Data Independent Acquisition (DIA) strategies, where all peptides are systematically fragmented using mass-isolation windows, are being rapidly adopted for quantitative proteomics. These approaches provide robust quantitative data, but are generally at the expense of discovering new peptides from samples being analysed. While a few DIA approaches also acquire MS1 information, all of these approaches are fundamentally limited by current MS technology, resulting in slow cycle times and reduced duty cycle. In particular, with improvements in chromatography (producing <4 sec FWHM peaks) now providing significant gains in sensitivity and peak capacity, current DIA sampling rates (~2.5 – 3.5 sec) are too slow for reliable and accurate quantitation. Furthermore, the use of narrow isolation windows (4 - 9m/z windows) restricts the duty cycle to a small fraction of the total ion current.

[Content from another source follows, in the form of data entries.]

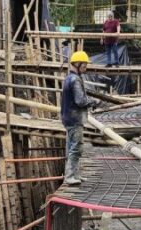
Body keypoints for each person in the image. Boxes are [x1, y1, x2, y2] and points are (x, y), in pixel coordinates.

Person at [60, 50, 96, 186]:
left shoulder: (69, 78)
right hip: (74, 119)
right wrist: (93, 102)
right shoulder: (75, 80)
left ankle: (75, 175)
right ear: (77, 64)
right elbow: (80, 100)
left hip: (68, 118)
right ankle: (70, 177)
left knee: (71, 148)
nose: (86, 67)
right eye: (84, 65)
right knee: (76, 148)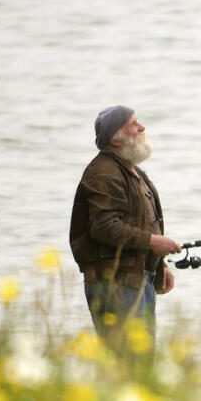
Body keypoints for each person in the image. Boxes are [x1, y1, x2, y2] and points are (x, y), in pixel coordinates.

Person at [69, 106, 181, 359]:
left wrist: (158, 265)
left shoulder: (132, 170)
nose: (142, 127)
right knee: (125, 364)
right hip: (115, 284)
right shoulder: (103, 173)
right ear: (115, 139)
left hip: (139, 279)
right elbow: (104, 227)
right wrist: (153, 243)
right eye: (133, 124)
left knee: (141, 363)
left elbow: (143, 222)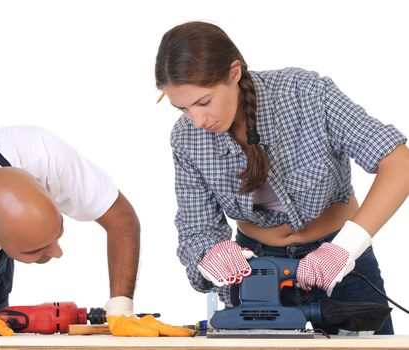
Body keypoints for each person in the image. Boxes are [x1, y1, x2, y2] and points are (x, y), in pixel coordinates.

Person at [155, 21, 409, 334]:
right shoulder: (186, 138)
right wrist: (210, 251)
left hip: (343, 264)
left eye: (203, 102)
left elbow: (399, 164)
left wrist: (345, 247)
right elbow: (197, 227)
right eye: (182, 109)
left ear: (234, 73)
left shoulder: (307, 94)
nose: (196, 121)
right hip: (255, 275)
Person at [0, 126, 193, 350]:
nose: (58, 252)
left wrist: (121, 309)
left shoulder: (43, 155)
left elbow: (121, 219)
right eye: (37, 249)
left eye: (56, 233)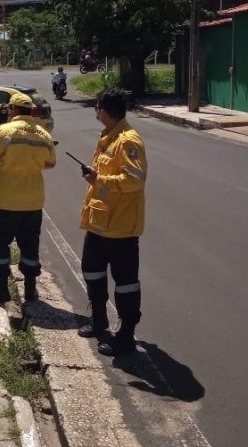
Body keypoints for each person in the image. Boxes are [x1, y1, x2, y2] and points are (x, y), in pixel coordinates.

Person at [76, 88, 147, 356]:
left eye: (97, 108)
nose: (96, 112)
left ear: (104, 112)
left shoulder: (129, 142)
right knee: (92, 272)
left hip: (120, 229)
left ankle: (126, 336)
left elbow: (135, 180)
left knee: (126, 283)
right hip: (98, 223)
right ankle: (98, 319)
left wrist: (99, 180)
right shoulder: (108, 137)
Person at [0, 93, 56, 307]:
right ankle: (30, 290)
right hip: (33, 203)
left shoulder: (4, 131)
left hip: (6, 201)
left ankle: (0, 290)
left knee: (0, 247)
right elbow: (51, 163)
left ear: (12, 110)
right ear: (30, 111)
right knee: (30, 248)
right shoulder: (44, 134)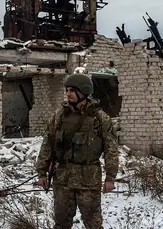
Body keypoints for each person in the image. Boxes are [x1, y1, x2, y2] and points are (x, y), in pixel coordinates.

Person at [35, 73, 119, 229]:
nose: (68, 94)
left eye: (72, 90)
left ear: (84, 91)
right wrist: (42, 172)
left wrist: (110, 177)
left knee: (93, 223)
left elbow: (111, 149)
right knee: (61, 223)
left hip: (88, 179)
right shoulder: (59, 116)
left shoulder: (100, 119)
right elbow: (47, 143)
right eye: (67, 90)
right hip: (62, 179)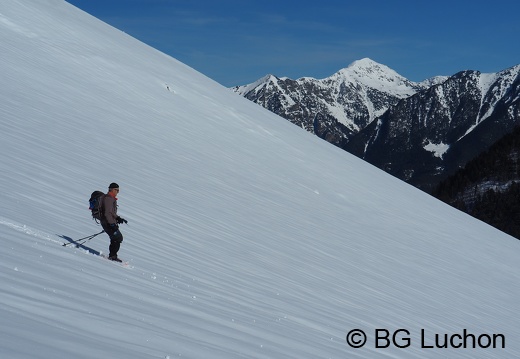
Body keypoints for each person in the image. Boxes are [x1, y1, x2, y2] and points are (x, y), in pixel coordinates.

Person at [100, 182, 127, 262]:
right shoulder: (108, 199)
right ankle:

The recently developed trapped ion mobility spectrometry (TIMS) from Bruker adds an innovative dimension to quadrupole time-of-flight (QTOF). The second generation dual TIMS analyser in the timsTOF Pro has advantages over other IMS-QTOF configurations, where ions are released dependent on their mobility from the second section of the TIMS analyser, while the further incoming ions can be accumulated in parallel in the first part of the TIMS analyser. This parallel accumulation theoretically allows duty cycles of up to 100% to be achieved, with no ion loss. Additionally, the MS1 mobility is encoded in the MS2 data, facilitating mobility correlated extraction of MS1 and MS2 features, generating spectra that can be identified with conventional database search algorithms. Overall, this approach provides a comprehensive unbiased acquisition of samples at or near 100% duty cycle, but without the need for a spectral library.